If the cops want a warrant to search your home and get their germs all over your wife’s underwear drawer, Florida Rule of Criminal Procedure 3.120 requires that the warrant be “sworn to before a person authorized to administer oaths.” Yes, the cops have tried to avoid this rule by attempting to swear to the warrant via Section 92.525, like Donofrio did.
That attempt was shot down. Not gonnnnaaaa do it (in my best Dana Carvey Bush Sr. voice). In Crain v. State, our local Fifth DCA held that “to allow verification under section 92.525 without an oath administered by an individual authorized to administer oaths would essentially vitiate the provisions of Rule 3.120.” 914 So. 2d 1015, 1020 (Fla. 5th DCA 2005).

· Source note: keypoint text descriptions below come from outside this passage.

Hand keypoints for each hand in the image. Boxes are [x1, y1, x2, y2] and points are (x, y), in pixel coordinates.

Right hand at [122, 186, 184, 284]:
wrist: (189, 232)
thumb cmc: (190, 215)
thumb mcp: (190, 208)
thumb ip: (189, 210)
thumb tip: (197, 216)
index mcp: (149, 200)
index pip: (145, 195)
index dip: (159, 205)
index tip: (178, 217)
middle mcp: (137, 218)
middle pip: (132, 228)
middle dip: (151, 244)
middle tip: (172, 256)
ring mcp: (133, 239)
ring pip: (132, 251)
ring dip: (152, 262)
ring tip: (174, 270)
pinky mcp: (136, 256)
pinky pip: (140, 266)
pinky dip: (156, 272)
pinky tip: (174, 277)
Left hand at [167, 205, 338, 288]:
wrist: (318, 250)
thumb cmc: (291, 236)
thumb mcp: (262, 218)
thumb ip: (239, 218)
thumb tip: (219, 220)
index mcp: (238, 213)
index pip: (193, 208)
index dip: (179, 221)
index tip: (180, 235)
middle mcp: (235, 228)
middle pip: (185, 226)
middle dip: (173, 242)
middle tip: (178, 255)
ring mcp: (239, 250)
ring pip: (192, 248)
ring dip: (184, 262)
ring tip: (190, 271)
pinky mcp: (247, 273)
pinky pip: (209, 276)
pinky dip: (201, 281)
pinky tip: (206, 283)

The Crain case delves into the difference between an affidavit, which must be verified by someone authorized (like a notary), and a document that can be verified via 92.525, and notes that in several places our legislature has made a distinction between an affidavit and a document signed under oath vial 92.525(2): “Oddly, there are statutes, such as section 409.256(2)(a)(5) Florida Statutes (Paternity) that allow alternatively either (1) an affidavit or (2) “a written declaration as provided in section 92.525(2). Why would the legislature need to authorize a section 92.525(2) declaration as an alternative to an affidavit if, by the terms of 92.525 itself, the declaration in 92.525(2) already always satisfies the affidavit requirement.” id. at 1026.

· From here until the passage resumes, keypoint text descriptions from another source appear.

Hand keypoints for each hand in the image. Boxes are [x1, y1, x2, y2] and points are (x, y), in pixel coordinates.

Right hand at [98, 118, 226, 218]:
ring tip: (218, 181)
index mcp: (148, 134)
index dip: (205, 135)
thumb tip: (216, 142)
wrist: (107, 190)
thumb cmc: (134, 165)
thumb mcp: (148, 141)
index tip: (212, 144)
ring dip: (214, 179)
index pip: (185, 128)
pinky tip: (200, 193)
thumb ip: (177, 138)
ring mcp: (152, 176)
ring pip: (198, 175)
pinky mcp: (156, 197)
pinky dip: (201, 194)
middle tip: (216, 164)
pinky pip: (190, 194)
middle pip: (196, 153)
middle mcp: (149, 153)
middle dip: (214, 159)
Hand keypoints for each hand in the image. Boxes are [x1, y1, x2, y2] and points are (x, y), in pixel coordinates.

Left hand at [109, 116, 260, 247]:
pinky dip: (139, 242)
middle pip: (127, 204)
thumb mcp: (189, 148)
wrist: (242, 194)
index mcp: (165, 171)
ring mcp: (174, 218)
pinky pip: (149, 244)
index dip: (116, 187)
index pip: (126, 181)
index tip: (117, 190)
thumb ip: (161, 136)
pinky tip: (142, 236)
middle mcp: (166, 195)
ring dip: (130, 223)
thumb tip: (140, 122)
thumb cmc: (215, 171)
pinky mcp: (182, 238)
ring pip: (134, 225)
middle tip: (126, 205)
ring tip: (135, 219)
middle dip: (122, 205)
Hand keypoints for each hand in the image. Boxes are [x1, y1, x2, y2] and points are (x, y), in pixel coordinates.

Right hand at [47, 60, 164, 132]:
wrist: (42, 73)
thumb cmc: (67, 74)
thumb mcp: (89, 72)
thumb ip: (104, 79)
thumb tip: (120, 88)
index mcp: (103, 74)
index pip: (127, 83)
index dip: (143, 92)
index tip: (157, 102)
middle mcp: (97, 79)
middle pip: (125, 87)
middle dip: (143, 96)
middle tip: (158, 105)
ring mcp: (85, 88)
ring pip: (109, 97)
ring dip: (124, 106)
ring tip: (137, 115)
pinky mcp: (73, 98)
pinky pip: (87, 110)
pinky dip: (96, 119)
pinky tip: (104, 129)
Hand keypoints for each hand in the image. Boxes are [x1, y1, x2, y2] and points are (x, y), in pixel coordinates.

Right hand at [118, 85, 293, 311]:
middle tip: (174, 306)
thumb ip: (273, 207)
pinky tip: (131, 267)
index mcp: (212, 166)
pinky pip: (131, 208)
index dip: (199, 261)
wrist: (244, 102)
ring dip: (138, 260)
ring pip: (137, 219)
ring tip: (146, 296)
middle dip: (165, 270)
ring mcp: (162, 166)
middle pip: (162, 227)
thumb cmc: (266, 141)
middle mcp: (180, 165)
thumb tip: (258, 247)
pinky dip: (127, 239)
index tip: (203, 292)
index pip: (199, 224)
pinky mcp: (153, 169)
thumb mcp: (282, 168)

So, must an affidavit be notarized, or can it just be signed like Donofrio did? Well, like so many things in the law, that depends. The court in Crain goes on to say that “my Westlaw search turned up over 1,100 references to ‘affidavits’ in Florida Statutes that do not have an associated express requirement that a document be ‘executed’ ‘before a person authorized to administer oaths.’ If Judge Torpy is correct, these ‘affidavits’ can be replaced by verification.” id. at 1027.
Clear as mud, right? For now, we know that many post-conviction motions, like a Rule 3.850 or 3.801, can be signed under oath without a notary, so long as the text complies with 92.525(2). Beyond that, I’m not so sure, and neither is the court.